CVE-2026-12993
MediumCVSS 6.5Exploitation Probability (EPSS)
Low risk16th percentile — higher than 16% of all known CVEs
Summary
A flaw was found in Apicurio Registry where DocumentBuilderAccessor blocks external DTD and schema access but does not disable DOCTYPE declarations or enable FEATURE_SECURE_PROCESSING. An attacker with artifact-write permission can upload XML documents with internal entity-expansion payloads (billion-laughs variant) causing CPU and heap exhaustion, partially mitigated by the JAXP default 64,000 entity-expansion limit.
Risk Assessment
The risk is a potential XML Entity Expansion (billion-laughs) attack leading to denial of service (DoS) by exhausting server CPU and memory resources, impacting system availability.
Recommendation
Update Apicurio Registry to a patched version or manually configure DocumentBuilderFactory to disable DOCTYPE and enable FEATURE_SECURE_PROCESSING.
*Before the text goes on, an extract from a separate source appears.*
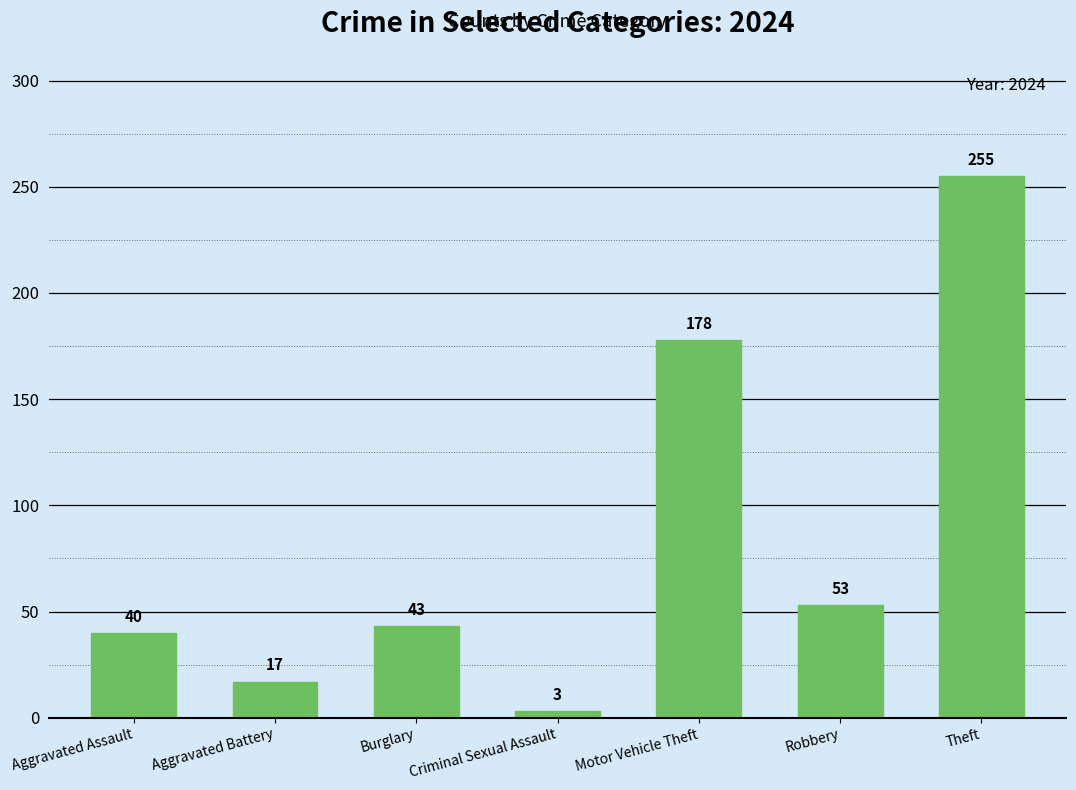

What position from the right is Aggravated Battery?

6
Original NVD description (English source)
A flaw was found in Apicurio Registry. The DocumentBuilderAccessor correctly blocks external DTD and schema access but does not disable DOCTYPE declarations or enable FEATURE_SECURE_PROCESSING. An attacker with artifact-write permission can upload XML documents with internal entity-expansion payloads (billion-laughs variant) that cause CPU and heap exhaustion, partially mitigated by the JAXP default 64,000 entity-expansion limit.